Taj Mahal

News that the Taj Mahal is in danger of collapsing ‘within five years’ provides a good reason for visiting this monument-to-love as soon as you can. Learning the inspiring story of why this wonder of the world was built provides another…

It is sad to hear news that the Taj Mahal, India’s most historic building, is in danger of collapsing.

It is feared that the wooden foundations of the marble tomb may be rotting due to lack of water.

Ramshankar Katheria, the MP for Agra, the city which is home to the beautiful mausoleum, said: “If the crisis is not tackled on a war-footing, the Taj Mahal will cave in between two and five years.”

Hope exists that the Taj Mahal will survive – since construction on the building finished 358 years ago it has survived the threat of air attacks from the Luftwaffe and the Japanese Army and the attempted discrediting of the man whose heartbroken obsession was responsible for building it.

Erected as a monument to love, this monument is loved enough to give hope that it will endure a little while longer at least.

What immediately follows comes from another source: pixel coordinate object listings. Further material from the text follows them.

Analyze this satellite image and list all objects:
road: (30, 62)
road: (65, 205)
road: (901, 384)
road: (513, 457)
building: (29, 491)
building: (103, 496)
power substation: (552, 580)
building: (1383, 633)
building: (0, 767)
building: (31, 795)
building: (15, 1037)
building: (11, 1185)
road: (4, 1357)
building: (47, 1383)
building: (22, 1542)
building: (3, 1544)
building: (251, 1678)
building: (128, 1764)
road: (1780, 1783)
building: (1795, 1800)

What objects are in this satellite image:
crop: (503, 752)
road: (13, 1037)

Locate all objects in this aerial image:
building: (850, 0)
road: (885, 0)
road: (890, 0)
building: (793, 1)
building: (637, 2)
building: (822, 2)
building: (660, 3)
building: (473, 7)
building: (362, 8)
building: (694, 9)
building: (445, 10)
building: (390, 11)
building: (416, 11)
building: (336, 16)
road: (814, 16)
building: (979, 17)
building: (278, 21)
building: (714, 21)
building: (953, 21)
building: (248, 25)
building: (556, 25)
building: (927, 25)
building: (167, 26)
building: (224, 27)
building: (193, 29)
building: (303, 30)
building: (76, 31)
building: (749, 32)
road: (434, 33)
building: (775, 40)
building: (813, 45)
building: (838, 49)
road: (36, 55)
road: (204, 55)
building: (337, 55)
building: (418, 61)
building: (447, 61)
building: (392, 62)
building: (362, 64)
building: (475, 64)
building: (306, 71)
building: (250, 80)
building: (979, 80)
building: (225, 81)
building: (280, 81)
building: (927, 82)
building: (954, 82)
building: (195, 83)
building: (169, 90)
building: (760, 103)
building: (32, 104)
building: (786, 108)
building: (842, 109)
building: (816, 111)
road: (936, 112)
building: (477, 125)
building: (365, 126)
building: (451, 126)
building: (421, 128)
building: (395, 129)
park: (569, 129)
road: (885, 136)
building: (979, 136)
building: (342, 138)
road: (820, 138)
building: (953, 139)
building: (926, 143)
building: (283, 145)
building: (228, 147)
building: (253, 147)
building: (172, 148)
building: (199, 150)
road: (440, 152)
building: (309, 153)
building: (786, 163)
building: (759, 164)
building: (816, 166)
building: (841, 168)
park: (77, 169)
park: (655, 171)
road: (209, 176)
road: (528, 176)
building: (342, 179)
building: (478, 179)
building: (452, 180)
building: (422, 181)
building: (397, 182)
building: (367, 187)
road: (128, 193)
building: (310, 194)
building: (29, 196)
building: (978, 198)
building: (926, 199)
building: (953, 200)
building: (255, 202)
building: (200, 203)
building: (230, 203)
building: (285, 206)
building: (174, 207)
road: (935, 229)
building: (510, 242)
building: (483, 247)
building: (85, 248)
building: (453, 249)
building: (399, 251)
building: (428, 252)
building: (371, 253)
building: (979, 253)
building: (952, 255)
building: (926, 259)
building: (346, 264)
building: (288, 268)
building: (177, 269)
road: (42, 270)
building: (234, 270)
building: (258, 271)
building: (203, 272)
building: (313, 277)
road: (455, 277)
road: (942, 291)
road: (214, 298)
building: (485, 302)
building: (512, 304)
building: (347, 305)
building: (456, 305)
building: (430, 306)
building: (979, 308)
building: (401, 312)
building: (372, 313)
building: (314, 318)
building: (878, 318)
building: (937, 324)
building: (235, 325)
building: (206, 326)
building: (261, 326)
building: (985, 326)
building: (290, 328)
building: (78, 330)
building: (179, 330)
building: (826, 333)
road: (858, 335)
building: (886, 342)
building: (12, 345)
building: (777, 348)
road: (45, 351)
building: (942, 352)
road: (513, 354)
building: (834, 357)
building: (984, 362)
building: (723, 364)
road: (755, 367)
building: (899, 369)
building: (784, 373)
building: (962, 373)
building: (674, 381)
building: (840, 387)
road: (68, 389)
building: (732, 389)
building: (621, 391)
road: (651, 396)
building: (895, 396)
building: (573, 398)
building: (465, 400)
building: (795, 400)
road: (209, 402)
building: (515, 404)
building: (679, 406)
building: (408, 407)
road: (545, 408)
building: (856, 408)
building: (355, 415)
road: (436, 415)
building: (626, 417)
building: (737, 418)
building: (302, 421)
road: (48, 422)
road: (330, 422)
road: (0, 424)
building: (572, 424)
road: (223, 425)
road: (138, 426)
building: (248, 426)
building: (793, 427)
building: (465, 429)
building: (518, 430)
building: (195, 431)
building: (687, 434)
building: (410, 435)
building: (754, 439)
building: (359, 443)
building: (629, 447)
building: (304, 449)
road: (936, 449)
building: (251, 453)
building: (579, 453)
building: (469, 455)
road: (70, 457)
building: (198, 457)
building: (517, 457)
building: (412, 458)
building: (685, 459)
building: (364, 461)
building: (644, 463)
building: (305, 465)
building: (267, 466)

The King who had the vision to commission such a stunning piece of architecture was well-aware that nothing lasts forever; the loss of the love of his life was the reason that Shah Jahan ordered the Taj Mahal to be built…

Shah Jahan (the name means King of the World) was born in 1592 AD, and was a direct descendant of Genghis Khan. When aged 14 he went shopping in a bazaar and caught sight of an older girl selling silk and glass beads.

The girl was Mrjumand Banu Begum, though she became more commonly known as Mumtaz Mahal (meaning jewel in the crown); the name Shah Jahan bestowed on her after she married him five years after their fateful encounter.

The Muslim princess became a queen after Shah Jahan ascended to the throne in 1627. She was in fact Shah Jahan’s third wife but was by far his favourite; a position she achieved as a result of a lack of ambition which contrasted favourably with the barely-concealed scheming displayed by other female members of the royal court.

According to the official court chronicler Qazwini, the relationship with his other wives “had nothing more than the status of marriage”.

Quazwini added: “The intimacy, deep affection, attention and favour which His Majesty had for the Cradle of Excellence [Mumtaz Mahal] exceeded by a thousand times what he felt for any other.”

Proof of this could be found by the fact that Mumtaz Mahal accompanied Shah Jahan on the frequent military campaigns which consolidated his power – the title ‘King of the World’ was one her husband took extremely seriously.

Mumtaz Mahal was to die as she supported her husband on one of these campaigns – killed not in battle but because of complications suffered while giving birth to their 14th child in 1631. She breathed her last to the sound of her distraught husband vowing that he would never remarry and would rebuild the richest mausoleum over her grave.

The promise seemed an idle one as Shah Jahan entered an aimless two-year period of mourning. But when work began on the Taj Mahal it did so at a furious pace.

Shah Jahan closely supervised the building; sometimes aggressively berating the workers tasked with undertaking his elaborate plans, sometimes gently encouraging greater efforts. Shah Jahan’s labour of love took 22,000 workers, 22 years to complete.

It truly did resemble a palace fit for a king – but by 1657, four years after the project had ended, Shah Jahan was a king no more. This was because his third eldest son had taken advantage of a brief illness to wrest power from him.

Shah Jahan’s other sons tried to block the coup – but only so that they could seize the throne for themselves. They failed and Aurangzeb, the new king, imprisoned Shah Jahan in Agra Fort.

Today you can visit the fort and stand at the window which for the last ten years of Shah Jahan’s life provided the deposed king with a view of the city he once ruled.

There, just underneath the window, you can see the holy river which Shah Jahan must sadly have gazed upon. And there, following the line of the river, you can still see – for now at least – the beautiful monument to love which the lovelorn captive had built during his time as a free man.